Organisation et compétence de la justice administrative

Organisation, compétence et histoire des juridictions administratives.

Le droit administratif c’est l’administration et son juge. La justice administrative est assurée par le juge administratif mais pas que par lui, le juge judiciaire pouvant également intervenir dans certains cas. Nous étudierons les juridictions administratives aujourd’hui et hier (histoire des juridictions administratives).

Chapitre 1. Les juridictions administratives aujourd’hui.

Dans son ensemble elle comporte des différences d’avec la juridiction judiciaire. Le Conseil d’état est au sommet de l’ordre administratif à l’instar de la cour de cassation qui est au sommet de l’ordre judiciaire.

Le Conseil d’Etat est une cour régulatrice du droit. Mais en plus d’être un juge de cassation est aussi un juge d’appel et également de 1er et de dernier ressort.

Il y a des juridictions administratives générales et spéciales.

  • 1. Les juridictions administratives générales.

Les TA, les cours administratives d’appel et le Conseil d’Etat.

  1. Les Tribunaux administratifs.

En 1953 ils succèdent aux conseils de préfecture et héritent de leur contentieux mais aussi de celui en grande partie du Conseil d’Etat. Ils ont été créés pour désengorger le Conseil d’Etat, et ils deviennent des juges de droit commun en droit administratif, c’est-à-dire qu’ils sont compétents dans toutes les matières du droit administratif à l’exception des matières attribuées spécialement par le législateur à des juridictions d’attribution.

Ne leur a pas été attribué certains contentieux très importants au plan national ou qui sont difficilement rattachables à un tribunal territorialement compétent.

Tous leurs jugements sont frappés d’appel, qui peut être formé devant le Conseil d’Etat exceptionnellement et en priorité devant les cours administratives d’appel.

Dans des cas rares les décisions du Tribunal Administratif sont rendues en 1er et dernier ressort, mais dans tous les cas un recours en cassation reste possible devant le Conseil d’Etat.

Le Tribunal Administratif est compétent est celui dans le ressort duquel se trouve le siège de l’autorité qui a pris la décision litigieuse. Les Tribunal Administratif rendent des décisions (Conseil d’Etat rend un arrêt comme les cours administratives d’appel).

Les juges sont recrutés parmi ceux qui ont réussi le concours de l’ENA, mais aussi par concours complémentaire, par détachement, par le tour extérieur.

  1. Les cours administratives d’appel.

Loi 31/12/1987 les a créées. Le but était de désengorger le Conseil d’Etat qui était alors la seule cour d’appel.

Elles sont le juge d’appel des décisions des TA. Le Conseil d’Etat est resté compétent en matière d’appel dans certains cas, comme la cassation il est le gardien de l’autorité du droit, mais dans l’ordre administratif.

  1. Le Conseil d’Etat.

Il a été créé en l’an VIII. A l’origine il n’avait que des compétences consultatives. On avait divisé son travail en 5 sections.

| CONSIGNE 1 |
Recopiez un extrait du texte sur la justice administrative, en commençant par « Le Tribunal Administratif » et en allant jusqu'à « 1. Les cours administratives d’appel. ».
| CONSIGNE 2 |
Répondez à ces questions d'après le texte sur la justice administrative :
(a) En quelle année les tribunaux administratifs succèdent-ils aux conseils de préfecture ?
(b) Quelle loi a créé les cours administratives d'appel ?
(c) En combien de sections avait-on divisé le travail du Conseil d'État ?

| DONNÉES ENREGISTRÉES |
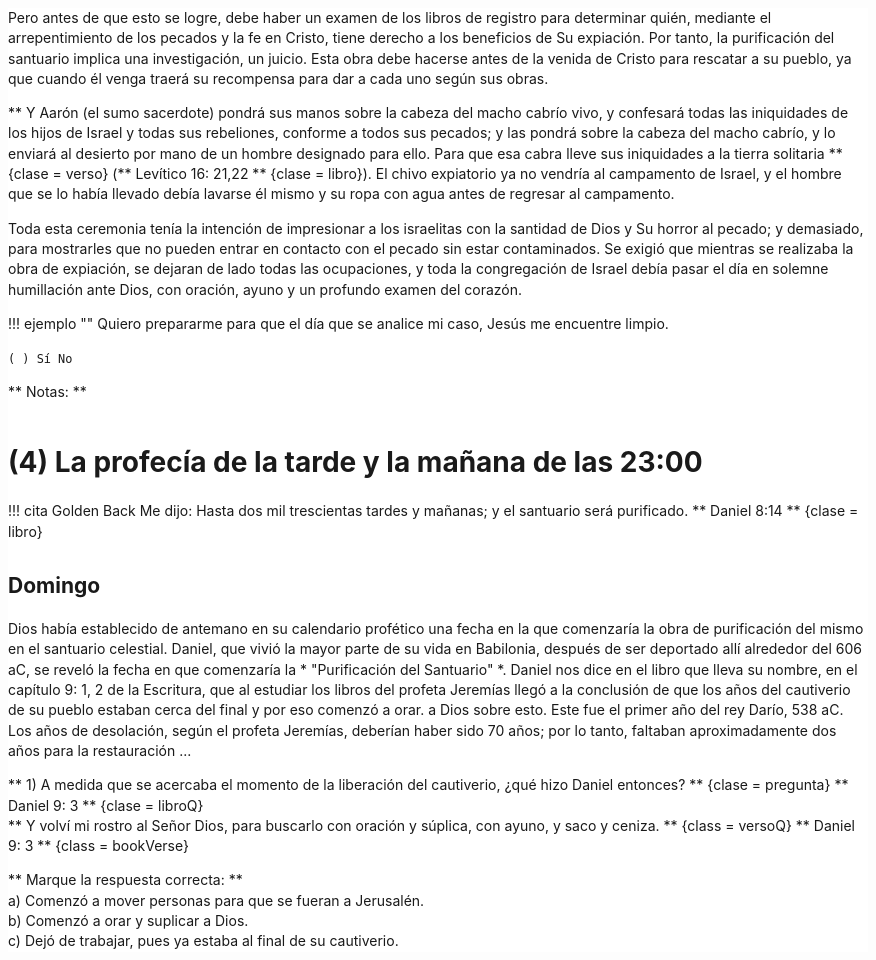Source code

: Pero antes de que esto se logre, debe haber un examen de los libros de registro para determinar quién, mediante el arrepentimiento de los pecados y la fe en Cristo, tiene derecho a los beneficios de Su expiación. Por tanto, la purificación del santuario implica una investigación, un juicio. Esta obra debe hacerse antes de la venida de Cristo para rescatar a su pueblo, ya que cuando él venga traerá su recompensa para dar a cada uno según sus obras.

** Y Aarón (el sumo sacerdote) pondrá sus manos sobre la cabeza del macho cabrío vivo, y confesará todas las iniquidades de los hijos de Israel y todas sus rebeliones, conforme a todos sus pecados; y las pondrá sobre la cabeza del macho cabrío, y lo enviará al desierto por mano de un hombre designado para ello. Para que esa cabra lleve sus iniquidades a la tierra solitaria ** {clase = verso} (** Levítico 16: 21,22 ** {clase = libro}). El chivo expiatorio ya no vendría al campamento de Israel, y el hombre que se lo había llevado debía lavarse él mismo y su ropa con agua antes de regresar al campamento.

Toda esta ceremonia tenía la intención de impresionar a los israelitas con la santidad de Dios y Su horror al pecado; y demasiado, para mostrarles que no pueden entrar en contacto con el pecado sin estar contaminados. Se exigió que mientras se realizaba la obra de expiación, se dejaran de lado todas las ocupaciones, y toda la congregación de Israel debía pasar el día en solemne humillación ante Dios, con oración, ayuno y un profundo examen del corazón.

!!! ejemplo ""
	Quiero prepararme para que el día que se analice mi caso, Jesús me encuentre limpio.
	
	( ) Sí No

** Notas: **

# (4) La profecía de la tarde y la mañana de las 23:00

!!! cita Golden Back
    Me dijo: Hasta dos mil trescientas tardes y mañanas; y el santuario será purificado. ** Daniel 8:14 ** {clase = libro}

## Domingo

Dios había establecido de antemano en su calendario profético una fecha en la que comenzaría la obra de purificación del mismo en el santuario celestial.
Daniel, que vivió la mayor parte de su vida en Babilonia, después de ser deportado allí alrededor del 606 aC, se reveló la fecha en que comenzaría la * "Purificación del Santuario" *. Daniel nos dice en el libro que lleva su nombre, en el capítulo 9: 1, 2 de la Escritura, que al estudiar los libros del profeta Jeremías llegó a la conclusión de que los años del cautiverio de su pueblo estaban cerca del final y por eso comenzó a orar. a Dios sobre esto. Este fue el primer año del rey Darío, 538 aC. Los años de desolación, según el profeta Jeremías, deberían haber sido 70 años; por lo tanto, faltaban aproximadamente dos años para la restauración ...

** 1) A medida que se acercaba el momento de la liberación del cautiverio, ¿qué hizo Daniel entonces? ** {clase = pregunta} ** Daniel 9: 3 ** {clase = libroQ}  
** Y volví mi rostro al Señor Dios, para buscarlo con oración y súplica, con ayuno, y saco y ceniza. ** {class = versoQ} ** Daniel 9: 3 ** {class = bookVerse}  

** Marque la respuesta correcta: **  
a) Comenzó a mover personas para que se fueran a Jerusalén.  
b) Comenzó a orar y suplicar a Dios.  
c) Dejó de trabajar, pues ya estaba al final de su cautiverio.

| CORRIGÉ 1 |
Le Tribunal Administratif est compétent est celui dans le ressort duquel se trouve le siège de l’autorité qui a pris la décision litigieuse. Les Tribunal Administratif rendent des décisions (Conseil d’Etat rend un arrêt comme les cours administratives d’appel).

Les juges sont recrutés parmi ceux qui ont réussi le concours de l’ENA, mais aussi par concours complémentaire, par détachement, par le tour extérieur.

  1. Les cours administratives d’appel.

| CORRIGÉ 2 |
(a) En 1953.
(b) La loi du 31/12/1987.
(c) En 5 sections.